I was sitting with Bob Murphy in an airport one day, and mention of somebody's divorce came up. He said a little sadly, "Carol, I graduated from tour school with 29 other guys, and all of us wound up getting married. Of the 30, only two of us are married to the same woman." The divorce rate on the PGA Tour is very high, and I bring it up only to throw in that marriages on the LPGA Tour are maybe even more complicated. The fellow has to be subservient to his wife's career but strong at the same time. It's a tough combination for both parties.
We were in a foreign country playing in a tournament once, and it was an important event for the LPGA. A lot rode on it for us in terms of future events because the sponsor wanted to do business in that country. As part of the event, we got to meet the leader of the country. The players spent a lot of time with him. One night, a young player phoned me, very upset. Somebody had knocked on her door and handed her a gift, a very expensive ring, from this guy. She wanted nothing to do with him, but she was terrified that if she sent it back, it could jeopardize the LPGA. "What should I do?" she asked. My reply was simple: "What do you want to do?" She replied, "I want nothing to do with this guy." I said, "There's your answer. You have to act on it." And she did: She sent the ring back. Things turned out fine, but that's a hell of a place to be in, isn't it? Imagine any men's event where a huge deal hinged on whether a player took a romantic offer from a person of importance. That's the sort of problem only the LPGA had to deal with.
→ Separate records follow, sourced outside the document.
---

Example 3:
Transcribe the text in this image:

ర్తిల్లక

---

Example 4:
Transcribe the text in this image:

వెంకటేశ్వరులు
In 1973, a few months before I became LPGA president, I spoke with the USGA's executive director, P.J. Boatwright, about increasing prize money for the 1974 Women's Open. In trying to explain the difficulty of raising the purse, P.J. told me some things he probably shouldn't have. Among them was the fact that ABC, the network covering the men's U.S. Open, offered the USGA additional money if it didn't have to televise the Women's Open and the men's U.S. Amateur. The network told the USGA those two championships were money-losers. When I passed that information along to the other players, a group of dissidents formed, and they became very vocal. Several threatened to boycott the '74 Women's Open, and I believed there was a strong possibility that if a dissident decided to play and won, she would use the championship as a platform to embarrass the USGA. At that point we just couldn't afford any bad publicity.